Extrait à lire:
──────
Avant, quand je travaillais dans la presse féminine, la femme idéale en couverture était forcément blonde au yeux bleus, et mince et jeune. Pas question de mettre un autre type en avant au risque de faire moins de ventes. La blonde « ça vendait mieux » que la brune ; la rousse, c’était hors de question ; quant à la noire, l’orientale ou celle aux yeux bridés, c’était même pas la peine d’y penser. Chronique d’un racisme ordinaire au pays de la beauty…

Quand je m’intéressais encore vaguement à la presse l’année dernière, j’ai bien vu fleurir quelques sujets sur les cheveux crépus (on m’avait même proposé d’en rédiger un, ce que j’ai refusé de faire). C’était mieux que rien, vu que jusqu’à présent le moindre papier sur ce sujet était proscrit (allez, on en avait un tous les 6 ou 10 ans pour faire genre…). Je dois dire qu’IG a pas mal aidé à casser ces vieux codes, même si les médias ont tardé à réagir.
──────
Objectifs:
**1)** D'après le texte sur la presse féminine, à quoi devait ressembler la femme idéale en couverture ?
**2)** Poursuivez le texte sur la presse féminine après sa dernière phrase.

Liste des enregistrements:
──────
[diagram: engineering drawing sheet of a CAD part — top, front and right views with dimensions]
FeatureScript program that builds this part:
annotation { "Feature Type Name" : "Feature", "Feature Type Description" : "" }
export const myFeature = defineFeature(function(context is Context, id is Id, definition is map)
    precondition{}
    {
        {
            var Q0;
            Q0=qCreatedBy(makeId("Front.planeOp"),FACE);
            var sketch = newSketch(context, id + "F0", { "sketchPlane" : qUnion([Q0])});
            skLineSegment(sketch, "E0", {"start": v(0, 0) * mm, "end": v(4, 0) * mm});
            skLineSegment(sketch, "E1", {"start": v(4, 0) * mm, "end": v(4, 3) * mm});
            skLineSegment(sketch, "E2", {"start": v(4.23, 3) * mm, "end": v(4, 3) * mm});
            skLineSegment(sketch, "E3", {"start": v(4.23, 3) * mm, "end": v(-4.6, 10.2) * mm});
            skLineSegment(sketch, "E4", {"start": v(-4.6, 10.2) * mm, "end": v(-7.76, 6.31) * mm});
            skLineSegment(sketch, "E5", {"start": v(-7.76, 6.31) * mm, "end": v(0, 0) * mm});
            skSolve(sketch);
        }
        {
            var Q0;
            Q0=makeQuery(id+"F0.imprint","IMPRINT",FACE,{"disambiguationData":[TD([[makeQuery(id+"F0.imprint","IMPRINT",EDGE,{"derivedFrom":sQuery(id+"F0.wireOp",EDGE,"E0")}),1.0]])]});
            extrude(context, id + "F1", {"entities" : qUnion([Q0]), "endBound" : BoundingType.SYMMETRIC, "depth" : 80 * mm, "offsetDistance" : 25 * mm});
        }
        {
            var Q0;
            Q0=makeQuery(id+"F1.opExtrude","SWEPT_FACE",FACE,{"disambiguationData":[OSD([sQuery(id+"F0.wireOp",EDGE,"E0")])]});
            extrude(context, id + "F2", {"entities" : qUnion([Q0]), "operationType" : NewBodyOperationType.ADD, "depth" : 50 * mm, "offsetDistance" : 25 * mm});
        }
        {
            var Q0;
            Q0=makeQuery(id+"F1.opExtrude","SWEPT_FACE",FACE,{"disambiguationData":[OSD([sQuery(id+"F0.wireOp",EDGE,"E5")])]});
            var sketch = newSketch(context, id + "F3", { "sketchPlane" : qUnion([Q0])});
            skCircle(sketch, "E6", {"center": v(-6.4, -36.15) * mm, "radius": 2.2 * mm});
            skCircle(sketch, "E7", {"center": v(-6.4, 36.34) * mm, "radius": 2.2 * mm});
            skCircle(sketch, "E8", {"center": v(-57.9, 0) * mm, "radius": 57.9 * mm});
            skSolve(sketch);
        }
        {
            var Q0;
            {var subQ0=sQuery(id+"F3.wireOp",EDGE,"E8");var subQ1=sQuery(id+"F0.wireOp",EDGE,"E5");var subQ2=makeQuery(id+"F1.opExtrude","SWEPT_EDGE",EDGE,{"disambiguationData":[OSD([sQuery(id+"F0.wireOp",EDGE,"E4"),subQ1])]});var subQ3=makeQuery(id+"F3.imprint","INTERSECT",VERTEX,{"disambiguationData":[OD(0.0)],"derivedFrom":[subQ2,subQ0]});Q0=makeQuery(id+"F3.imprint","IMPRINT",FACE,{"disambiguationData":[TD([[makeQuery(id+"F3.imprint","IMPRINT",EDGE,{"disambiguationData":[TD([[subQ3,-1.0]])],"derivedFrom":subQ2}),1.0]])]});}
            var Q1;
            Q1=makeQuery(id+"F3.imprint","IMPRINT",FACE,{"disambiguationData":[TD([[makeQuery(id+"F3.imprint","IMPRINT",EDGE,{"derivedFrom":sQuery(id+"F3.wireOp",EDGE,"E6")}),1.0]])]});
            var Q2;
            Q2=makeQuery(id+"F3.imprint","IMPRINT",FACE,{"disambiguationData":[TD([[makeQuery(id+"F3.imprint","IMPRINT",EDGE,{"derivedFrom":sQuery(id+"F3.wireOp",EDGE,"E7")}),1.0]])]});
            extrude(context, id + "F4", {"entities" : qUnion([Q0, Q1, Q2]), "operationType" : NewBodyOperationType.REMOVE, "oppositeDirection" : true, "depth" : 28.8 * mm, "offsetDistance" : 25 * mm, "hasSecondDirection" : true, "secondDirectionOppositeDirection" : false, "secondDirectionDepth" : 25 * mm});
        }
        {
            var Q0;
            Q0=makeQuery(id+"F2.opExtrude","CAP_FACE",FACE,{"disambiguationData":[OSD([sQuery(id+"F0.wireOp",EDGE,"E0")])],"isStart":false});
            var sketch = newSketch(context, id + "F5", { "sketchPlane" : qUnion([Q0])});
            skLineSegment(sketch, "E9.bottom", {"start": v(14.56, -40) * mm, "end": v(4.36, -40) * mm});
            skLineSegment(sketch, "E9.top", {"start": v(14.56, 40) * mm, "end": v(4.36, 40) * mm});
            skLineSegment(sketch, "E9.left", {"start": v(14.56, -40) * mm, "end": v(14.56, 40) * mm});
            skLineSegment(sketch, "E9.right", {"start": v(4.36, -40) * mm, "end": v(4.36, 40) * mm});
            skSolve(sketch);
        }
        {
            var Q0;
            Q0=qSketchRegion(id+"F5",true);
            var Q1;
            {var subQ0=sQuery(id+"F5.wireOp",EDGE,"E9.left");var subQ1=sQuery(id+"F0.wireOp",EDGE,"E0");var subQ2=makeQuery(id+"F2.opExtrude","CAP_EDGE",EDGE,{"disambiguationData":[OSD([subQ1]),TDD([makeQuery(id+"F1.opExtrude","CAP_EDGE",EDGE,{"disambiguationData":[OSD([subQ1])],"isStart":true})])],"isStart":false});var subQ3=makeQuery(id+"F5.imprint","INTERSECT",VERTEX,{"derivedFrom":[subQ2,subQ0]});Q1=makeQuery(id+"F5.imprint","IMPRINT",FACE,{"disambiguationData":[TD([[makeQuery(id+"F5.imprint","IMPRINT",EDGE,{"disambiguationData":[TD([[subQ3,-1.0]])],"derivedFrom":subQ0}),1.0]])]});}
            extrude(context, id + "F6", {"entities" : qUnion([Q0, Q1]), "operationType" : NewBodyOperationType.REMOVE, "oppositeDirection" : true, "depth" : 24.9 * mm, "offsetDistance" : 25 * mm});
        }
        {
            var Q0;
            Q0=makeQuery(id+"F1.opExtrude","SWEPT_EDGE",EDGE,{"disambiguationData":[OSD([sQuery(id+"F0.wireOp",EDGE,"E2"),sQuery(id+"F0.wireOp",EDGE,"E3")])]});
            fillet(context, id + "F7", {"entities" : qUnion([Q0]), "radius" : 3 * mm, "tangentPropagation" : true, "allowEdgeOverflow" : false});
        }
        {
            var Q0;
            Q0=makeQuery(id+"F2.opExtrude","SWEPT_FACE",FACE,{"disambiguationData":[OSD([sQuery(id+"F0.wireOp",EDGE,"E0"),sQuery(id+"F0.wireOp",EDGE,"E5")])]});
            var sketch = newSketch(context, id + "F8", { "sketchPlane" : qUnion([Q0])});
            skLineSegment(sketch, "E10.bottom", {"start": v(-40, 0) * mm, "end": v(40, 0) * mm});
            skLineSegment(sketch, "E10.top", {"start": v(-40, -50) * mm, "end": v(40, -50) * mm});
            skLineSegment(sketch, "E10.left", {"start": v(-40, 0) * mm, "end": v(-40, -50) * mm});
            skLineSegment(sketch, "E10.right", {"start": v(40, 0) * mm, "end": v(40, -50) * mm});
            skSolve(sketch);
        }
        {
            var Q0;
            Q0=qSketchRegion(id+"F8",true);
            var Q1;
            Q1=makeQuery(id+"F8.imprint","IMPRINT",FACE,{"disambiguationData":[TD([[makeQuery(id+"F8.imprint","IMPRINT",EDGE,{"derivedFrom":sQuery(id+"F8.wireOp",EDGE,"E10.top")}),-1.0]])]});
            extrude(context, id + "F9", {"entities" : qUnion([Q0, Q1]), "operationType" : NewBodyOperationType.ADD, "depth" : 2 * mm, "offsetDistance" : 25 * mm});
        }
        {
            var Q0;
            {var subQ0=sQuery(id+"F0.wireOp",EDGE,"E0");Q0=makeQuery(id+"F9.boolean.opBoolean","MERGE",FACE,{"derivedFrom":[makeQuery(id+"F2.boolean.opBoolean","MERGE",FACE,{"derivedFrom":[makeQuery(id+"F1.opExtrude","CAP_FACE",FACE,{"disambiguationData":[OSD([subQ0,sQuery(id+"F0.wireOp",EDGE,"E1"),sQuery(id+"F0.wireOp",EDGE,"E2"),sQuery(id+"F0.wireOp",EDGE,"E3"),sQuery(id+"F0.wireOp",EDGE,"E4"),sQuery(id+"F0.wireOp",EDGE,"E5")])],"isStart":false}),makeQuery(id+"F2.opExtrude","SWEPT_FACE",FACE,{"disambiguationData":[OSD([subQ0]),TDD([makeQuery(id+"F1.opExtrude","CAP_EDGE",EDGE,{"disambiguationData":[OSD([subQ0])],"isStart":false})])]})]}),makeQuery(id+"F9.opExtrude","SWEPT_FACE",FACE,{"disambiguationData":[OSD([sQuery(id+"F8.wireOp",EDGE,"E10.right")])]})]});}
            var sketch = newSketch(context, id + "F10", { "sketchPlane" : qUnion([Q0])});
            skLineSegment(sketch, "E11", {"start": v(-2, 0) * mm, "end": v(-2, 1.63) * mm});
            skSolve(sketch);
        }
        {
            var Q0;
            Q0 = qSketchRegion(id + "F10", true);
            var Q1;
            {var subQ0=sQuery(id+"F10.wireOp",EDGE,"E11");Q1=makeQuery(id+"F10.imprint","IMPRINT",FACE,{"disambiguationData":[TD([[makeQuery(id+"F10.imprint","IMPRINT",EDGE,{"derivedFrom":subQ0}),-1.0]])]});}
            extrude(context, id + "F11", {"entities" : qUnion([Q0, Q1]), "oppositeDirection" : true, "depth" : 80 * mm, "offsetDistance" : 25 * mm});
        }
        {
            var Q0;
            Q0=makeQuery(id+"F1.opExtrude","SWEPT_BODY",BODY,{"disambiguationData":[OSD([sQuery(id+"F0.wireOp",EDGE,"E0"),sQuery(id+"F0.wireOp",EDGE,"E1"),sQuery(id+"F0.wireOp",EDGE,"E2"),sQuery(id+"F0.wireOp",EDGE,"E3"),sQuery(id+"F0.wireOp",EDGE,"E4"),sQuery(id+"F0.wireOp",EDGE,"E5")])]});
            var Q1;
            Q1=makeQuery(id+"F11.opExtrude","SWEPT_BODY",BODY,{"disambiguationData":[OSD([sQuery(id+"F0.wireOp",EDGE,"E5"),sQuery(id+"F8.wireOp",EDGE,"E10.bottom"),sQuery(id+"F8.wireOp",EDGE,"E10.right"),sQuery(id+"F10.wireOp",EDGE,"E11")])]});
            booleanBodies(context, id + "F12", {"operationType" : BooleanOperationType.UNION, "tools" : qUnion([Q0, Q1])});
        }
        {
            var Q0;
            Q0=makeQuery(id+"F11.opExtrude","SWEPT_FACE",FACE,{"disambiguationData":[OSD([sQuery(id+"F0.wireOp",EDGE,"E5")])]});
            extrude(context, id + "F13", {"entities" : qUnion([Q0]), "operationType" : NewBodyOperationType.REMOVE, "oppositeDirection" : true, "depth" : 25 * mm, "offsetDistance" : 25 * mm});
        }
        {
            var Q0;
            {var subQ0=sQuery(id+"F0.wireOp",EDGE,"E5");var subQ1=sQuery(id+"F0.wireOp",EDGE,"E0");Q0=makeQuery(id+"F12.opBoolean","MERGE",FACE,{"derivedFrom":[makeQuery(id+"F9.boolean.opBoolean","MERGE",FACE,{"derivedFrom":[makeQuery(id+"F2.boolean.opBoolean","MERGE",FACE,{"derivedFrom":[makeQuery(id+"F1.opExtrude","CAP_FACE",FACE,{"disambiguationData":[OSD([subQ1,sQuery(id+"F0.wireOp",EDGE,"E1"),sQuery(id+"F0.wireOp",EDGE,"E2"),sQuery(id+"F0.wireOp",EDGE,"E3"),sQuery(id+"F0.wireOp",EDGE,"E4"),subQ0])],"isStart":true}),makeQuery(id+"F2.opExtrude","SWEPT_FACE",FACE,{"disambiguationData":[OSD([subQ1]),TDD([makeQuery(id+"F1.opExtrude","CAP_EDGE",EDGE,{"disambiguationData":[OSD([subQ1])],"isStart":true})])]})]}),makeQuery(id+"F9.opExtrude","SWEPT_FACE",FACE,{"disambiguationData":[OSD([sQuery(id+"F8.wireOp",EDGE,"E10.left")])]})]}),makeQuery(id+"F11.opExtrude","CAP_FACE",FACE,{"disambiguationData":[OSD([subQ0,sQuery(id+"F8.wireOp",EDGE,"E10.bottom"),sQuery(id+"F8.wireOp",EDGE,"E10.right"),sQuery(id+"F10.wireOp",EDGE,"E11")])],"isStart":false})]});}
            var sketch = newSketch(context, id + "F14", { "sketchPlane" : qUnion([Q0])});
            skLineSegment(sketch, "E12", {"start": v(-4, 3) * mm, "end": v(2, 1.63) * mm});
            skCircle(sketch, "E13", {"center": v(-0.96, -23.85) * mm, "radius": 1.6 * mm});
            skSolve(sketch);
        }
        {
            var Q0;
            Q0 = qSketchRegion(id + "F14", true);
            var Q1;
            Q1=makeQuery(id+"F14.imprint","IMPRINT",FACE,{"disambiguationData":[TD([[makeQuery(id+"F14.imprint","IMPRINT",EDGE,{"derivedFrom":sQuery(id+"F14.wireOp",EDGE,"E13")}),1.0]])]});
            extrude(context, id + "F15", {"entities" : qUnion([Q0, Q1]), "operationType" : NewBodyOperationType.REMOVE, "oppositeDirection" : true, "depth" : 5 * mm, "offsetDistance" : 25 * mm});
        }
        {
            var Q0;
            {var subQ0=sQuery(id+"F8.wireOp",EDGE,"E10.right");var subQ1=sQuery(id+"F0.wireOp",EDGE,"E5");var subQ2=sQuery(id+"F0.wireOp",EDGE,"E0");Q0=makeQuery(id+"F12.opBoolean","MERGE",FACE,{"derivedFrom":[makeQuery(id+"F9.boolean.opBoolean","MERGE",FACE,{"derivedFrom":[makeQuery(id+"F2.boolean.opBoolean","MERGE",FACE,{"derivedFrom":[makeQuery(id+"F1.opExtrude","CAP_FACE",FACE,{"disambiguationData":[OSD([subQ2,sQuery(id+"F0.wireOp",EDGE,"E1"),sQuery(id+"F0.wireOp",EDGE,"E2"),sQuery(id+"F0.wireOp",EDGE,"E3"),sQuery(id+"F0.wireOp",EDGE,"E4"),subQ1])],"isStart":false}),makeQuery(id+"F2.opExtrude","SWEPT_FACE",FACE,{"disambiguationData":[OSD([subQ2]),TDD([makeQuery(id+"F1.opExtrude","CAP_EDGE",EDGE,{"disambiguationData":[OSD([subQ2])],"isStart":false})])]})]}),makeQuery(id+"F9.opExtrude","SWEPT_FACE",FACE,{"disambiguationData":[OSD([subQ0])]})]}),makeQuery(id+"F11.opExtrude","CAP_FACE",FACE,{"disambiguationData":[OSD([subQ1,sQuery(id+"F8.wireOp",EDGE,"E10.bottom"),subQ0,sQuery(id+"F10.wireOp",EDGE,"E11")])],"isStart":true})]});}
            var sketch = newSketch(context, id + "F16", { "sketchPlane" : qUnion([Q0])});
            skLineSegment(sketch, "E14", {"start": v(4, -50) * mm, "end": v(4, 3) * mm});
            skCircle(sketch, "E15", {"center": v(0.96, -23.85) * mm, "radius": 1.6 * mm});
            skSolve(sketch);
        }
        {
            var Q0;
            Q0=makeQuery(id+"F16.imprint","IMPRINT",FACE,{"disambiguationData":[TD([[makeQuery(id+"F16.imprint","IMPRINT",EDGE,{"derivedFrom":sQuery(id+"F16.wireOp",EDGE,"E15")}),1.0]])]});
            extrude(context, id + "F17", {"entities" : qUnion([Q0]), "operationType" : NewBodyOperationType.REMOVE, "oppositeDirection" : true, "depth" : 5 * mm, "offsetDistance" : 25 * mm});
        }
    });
──────
Résultats des tâches:
**1)** Elle devait être blonde aux yeux bleus, mince et jeune.

**2)**
Trop de femmes noires, ça veut dire quoi ?

Et pourtant, même sur les réseaux, il reste encore des recoins moisis. C’est pour cela qu’il y a quelques semaines sur IG, avant même que ne se déclenche la rage de l’autre côté de l’Atlantique et ailleurs dans le monde, j’ai volontairement sorti cette phrase d’Aïmara Coupet, la créatrice de B+Radiance. Ca a beaucoup fait réagir et même choqué certain.e.s d’entre vous. Et ça m’a confortée dans l’idée qu’il ne fallait pas éluder le sujet. car non, finalement rien n’avait vraiment changé.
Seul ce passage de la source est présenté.